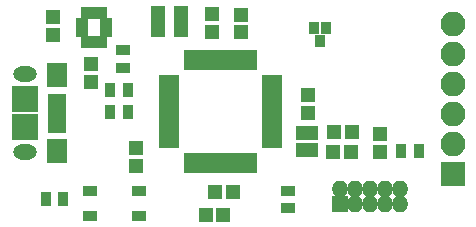
<source format=gts>
G04 #@! TF.FileFunction,Soldermask,Top*
%FSLAX46Y46*%
G04 Gerber Fmt 4.6, Leading zero omitted, Abs format (unit mm)*
G04 Created by KiCad (PCBNEW 4.0.6) date Tue Sep  5 19:33:10 2017*
%MOMM*%
%LPD*%
G01*
G04 APERTURE LIST*
%ADD10C,0.150000*%
%ADD11R,1.150000X1.200000*%
%ADD12R,1.200000X1.150000*%
%ADD13R,1.602740X0.652780*%
%ADD14O,1.997660X1.299160*%
%ADD15R,1.799540X1.997660*%
%ADD16R,2.299920X2.299920*%
%ADD17R,0.900000X1.300000*%
%ADD18R,1.300000X0.900000*%
%ADD19R,1.400000X1.400000*%
%ADD20O,1.400000X1.400000*%
%ADD21R,0.860000X1.050000*%
%ADD22R,1.303020X0.901700*%
%ADD23R,1.700000X0.650000*%
%ADD24R,0.650000X1.700000*%
%ADD25R,0.650000X1.075000*%
%ADD26R,1.075000X0.650000*%
%ADD27R,1.200000X0.750000*%
%ADD28R,1.900000X1.200000*%
%ADD29R,2.100000X2.100000*%
%ADD30O,2.100000X2.100000*%
G04 APERTURE END LIST*
D10*
D11*
X165400000Y-88350000D03*
X165400000Y-86850000D03*
D12*
X157500000Y-95100000D03*
X159000000Y-95100000D03*
X158200000Y-97000000D03*
X156700000Y-97000000D03*
D11*
X150800000Y-91350000D03*
X150800000Y-92850000D03*
X159700000Y-81550000D03*
X159700000Y-80050000D03*
X157200000Y-81500000D03*
X157200000Y-80000000D03*
X143800000Y-80250000D03*
X143800000Y-81750000D03*
X147000000Y-85750000D03*
X147000000Y-84250000D03*
D13*
X144070000Y-87104200D03*
X144070000Y-87754440D03*
X144070000Y-88402140D03*
X144070000Y-89049840D03*
X144070000Y-89700080D03*
D14*
X141400460Y-85102680D03*
X141400460Y-91701600D03*
D15*
X144070000Y-85204280D03*
X144070000Y-91600000D03*
D16*
X141395380Y-87203260D03*
X141395380Y-89601020D03*
D11*
X171500000Y-90200000D03*
X171500000Y-91700000D03*
D12*
X169000000Y-91700000D03*
X167500000Y-91700000D03*
X169050000Y-90000000D03*
X167550000Y-90000000D03*
D17*
X174750000Y-91600000D03*
X173250000Y-91600000D03*
D18*
X163700000Y-96450000D03*
X163700000Y-94950000D03*
D19*
X168060000Y-96100000D03*
D20*
X168060000Y-94830000D03*
X169330000Y-96100000D03*
X169330000Y-94830000D03*
X170600000Y-96100000D03*
X170600000Y-94830000D03*
X171870000Y-96100000D03*
X171870000Y-94830000D03*
X173140000Y-96100000D03*
X173140000Y-94830000D03*
D21*
X166900000Y-81200000D03*
X165900000Y-81200000D03*
X166400000Y-82250000D03*
D17*
X143150000Y-95700000D03*
X144650000Y-95700000D03*
X148600000Y-88300000D03*
X150100000Y-88300000D03*
X148600000Y-86400000D03*
X150100000Y-86400000D03*
D18*
X149700000Y-84550000D03*
X149700000Y-83050000D03*
D22*
X146927360Y-94951160D03*
X151072640Y-94951160D03*
X146927360Y-97100000D03*
X151072640Y-97100000D03*
D23*
X162300000Y-90981108D03*
X162300000Y-90481108D03*
X162300000Y-89981108D03*
X162300000Y-89481108D03*
X162300000Y-88981108D03*
X162300000Y-88481108D03*
X162300000Y-87981108D03*
X162300000Y-87481108D03*
X162300000Y-86981108D03*
X162300000Y-86481108D03*
X162300000Y-85981108D03*
X162300000Y-85481108D03*
D24*
X160700000Y-83881108D03*
X160200000Y-83881108D03*
X159700000Y-83881108D03*
X159200000Y-83881108D03*
X158700000Y-83881108D03*
X158200000Y-83881108D03*
X157700000Y-83881108D03*
X157200000Y-83881108D03*
X156700000Y-83881108D03*
X156200000Y-83881108D03*
X155700000Y-83881108D03*
X155200000Y-83881108D03*
D23*
X153600000Y-85481108D03*
X153600000Y-85981108D03*
X153600000Y-86481108D03*
X153600000Y-86981108D03*
X153600000Y-87481108D03*
X153600000Y-87981108D03*
X153600000Y-88481108D03*
X153600000Y-88981108D03*
X153600000Y-89481108D03*
X153600000Y-89981108D03*
X153600000Y-90481108D03*
X153600000Y-90981108D03*
D24*
X155200000Y-92581108D03*
X155700000Y-92581108D03*
X156200000Y-92581108D03*
X156700000Y-92581108D03*
X157200000Y-92581108D03*
X157700000Y-92581108D03*
X158200000Y-92581108D03*
X158700000Y-92581108D03*
X159200000Y-92581108D03*
X159700000Y-92581108D03*
X160200000Y-92581108D03*
X160700000Y-92581108D03*
D25*
X148000000Y-79875000D03*
X147500000Y-79875000D03*
X147000000Y-79875000D03*
X146500000Y-79875000D03*
D26*
X146237500Y-80637500D03*
X146237500Y-81137500D03*
X146237500Y-81637500D03*
D25*
X146500000Y-82400000D03*
X147000000Y-82400000D03*
X147500000Y-82400000D03*
X148000000Y-82400000D03*
D26*
X148262500Y-81637500D03*
X148262500Y-81137500D03*
X148262500Y-80637500D03*
D27*
X152700000Y-80950000D03*
X154600000Y-80950000D03*
X152700000Y-80300000D03*
X154600000Y-80300000D03*
X154600000Y-81600000D03*
X152700000Y-81600000D03*
X152700000Y-79650000D03*
X154600000Y-79650000D03*
D28*
X165300000Y-91550000D03*
X165300000Y-90050000D03*
D29*
X177600000Y-93540000D03*
D30*
X177600000Y-91000000D03*
X177600000Y-88460000D03*
X177600000Y-85920000D03*
X177600000Y-83380000D03*
X177600000Y-80840000D03*
M02*

</source>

-----

**What the task requires**.
Please hand back every entry above exactly, with no images in the copy.

**Written answer**.
<source format=gts>
G04 #@! TF.FileFunction,Soldermask,Top*
%FSLAX46Y46*%
G04 Gerber Fmt 4.6, Leading zero omitted, Abs format (unit mm)*
G04 Created by KiCad (PCBNEW 4.0.6) date Tue Sep  5 19:33:10 2017*
%MOMM*%
%LPD*%
G01*
G04 APERTURE LIST*
%ADD10C,0.150000*%
%ADD11R,1.150000X1.200000*%
%ADD12R,1.200000X1.150000*%
%ADD13R,1.602740X0.652780*%
%ADD14O,1.997660X1.299160*%
%ADD15R,1.799540X1.997660*%
%ADD16R,2.299920X2.299920*%
%ADD17R,0.900000X1.300000*%
%ADD18R,1.300000X0.900000*%
%ADD19R,1.400000X1.400000*%
%ADD20O,1.400000X1.400000*%
%ADD21R,0.860000X1.050000*%
%ADD22R,1.303020X0.901700*%
%ADD23R,1.700000X0.650000*%
%ADD24R,0.650000X1.700000*%
%ADD25R,0.650000X1.075000*%
%ADD26R,1.075000X0.650000*%
%ADD27R,1.200000X0.750000*%
%ADD28R,1.900000X1.200000*%
%ADD29R,2.100000X2.100000*%
%ADD30O,2.100000X2.100000*%
G04 APERTURE END LIST*
D10*
D11*
X165400000Y-88350000D03*
X165400000Y-86850000D03*
D12*
X157500000Y-95100000D03*
X159000000Y-95100000D03*
X158200000Y-97000000D03*
X156700000Y-97000000D03*
D11*
X150800000Y-91350000D03*
X150800000Y-92850000D03*
X159700000Y-81550000D03*
X159700000Y-80050000D03*
X157200000Y-81500000D03*
X157200000Y-80000000D03*
X143800000Y-80250000D03*
X143800000Y-81750000D03*
X147000000Y-85750000D03*
X147000000Y-84250000D03*
D13*
X144070000Y-87104200D03*
X144070000Y-87754440D03*
X144070000Y-88402140D03*
X144070000Y-89049840D03*
X144070000Y-89700080D03*
D14*
X141400460Y-85102680D03*
X141400460Y-91701600D03*
D15*
X144070000Y-85204280D03*
X144070000Y-91600000D03*
D16*
X141395380Y-87203260D03*
X141395380Y-89601020D03*
D11*
X171500000Y-90200000D03*
X171500000Y-91700000D03*
D12*
X169000000Y-91700000D03*
X167500000Y-91700000D03*
X169050000Y-90000000D03*
X167550000Y-90000000D03*
D17*
X174750000Y-91600000D03*
X173250000Y-91600000D03*
D18*
X163700000Y-96450000D03*
X163700000Y-94950000D03*
D19*
X168060000Y-96100000D03*
D20*
X168060000Y-94830000D03*
X169330000Y-96100000D03*
X169330000Y-94830000D03*
X170600000Y-96100000D03*
X170600000Y-94830000D03*
X171870000Y-96100000D03*
X171870000Y-94830000D03*
X173140000Y-96100000D03*
X173140000Y-94830000D03*
D21*
X166900000Y-81200000D03*
X165900000Y-81200000D03*
X166400000Y-82250000D03*
D17*
X143150000Y-95700000D03*
X144650000Y-95700000D03*
X148600000Y-88300000D03*
X150100000Y-88300000D03*
X148600000Y-86400000D03*
X150100000Y-86400000D03*
D18*
X149700000Y-84550000D03*
X149700000Y-83050000D03*
D22*
X146927360Y-94951160D03*
X151072640Y-94951160D03*
X146927360Y-97100000D03*
X151072640Y-97100000D03*
D23*
X162300000Y-90981108D03*
X162300000Y-90481108D03*
X162300000Y-89981108D03*
X162300000Y-89481108D03*
X162300000Y-88981108D03*
X162300000Y-88481108D03*
X162300000Y-87981108D03*
X162300000Y-87481108D03*
X162300000Y-86981108D03*
X162300000Y-86481108D03*
X162300000Y-85981108D03*
X162300000Y-85481108D03*
D24*
X160700000Y-83881108D03*
X160200000Y-83881108D03*
X159700000Y-83881108D03*
X159200000Y-83881108D03*
X158700000Y-83881108D03*
X158200000Y-83881108D03*
X157700000Y-83881108D03*
X157200000Y-83881108D03*
X156700000Y-83881108D03*
X156200000Y-83881108D03*
X155700000Y-83881108D03*
X155200000Y-83881108D03*
D23*
X153600000Y-85481108D03*
X153600000Y-85981108D03*
X153600000Y-86481108D03*
X153600000Y-86981108D03*
X153600000Y-87481108D03*
X153600000Y-87981108D03*
X153600000Y-88481108D03*
X153600000Y-88981108D03*
X153600000Y-89481108D03*
X153600000Y-89981108D03*
X153600000Y-90481108D03*
X153600000Y-90981108D03*
D24*
X155200000Y-92581108D03*
X155700000Y-92581108D03*
X156200000Y-92581108D03*
X156700000Y-92581108D03*
X157200000Y-92581108D03*
X157700000Y-92581108D03*
X158200000Y-92581108D03*
X158700000Y-92581108D03*
X159200000Y-92581108D03*
X159700000Y-92581108D03*
X160200000Y-92581108D03*
X160700000Y-92581108D03*
D25*
X148000000Y-79875000D03*
X147500000Y-79875000D03*
X147000000Y-79875000D03*
X146500000Y-79875000D03*
D26*
X146237500Y-80637500D03*
X146237500Y-81137500D03*
X146237500Y-81637500D03*
D25*
X146500000Y-82400000D03*
X147000000Y-82400000D03*
X147500000Y-82400000D03*
X148000000Y-82400000D03*
D26*
X148262500Y-81637500D03*
X148262500Y-81137500D03*
X148262500Y-80637500D03*
D27*
X152700000Y-80950000D03*
X154600000Y-80950000D03*
X152700000Y-80300000D03*
X154600000Y-80300000D03*
X154600000Y-81600000D03*
X152700000Y-81600000D03*
X152700000Y-79650000D03*
X154600000Y-79650000D03*
D28*
X165300000Y-91550000D03*
X165300000Y-90050000D03*
D29*
X177600000Y-93540000D03*
D30*
X177600000Y-91000000D03*
X177600000Y-88460000D03*
X177600000Y-85920000D03*
X177600000Y-83380000D03*
X177600000Y-80840000D03*
M02*

</source>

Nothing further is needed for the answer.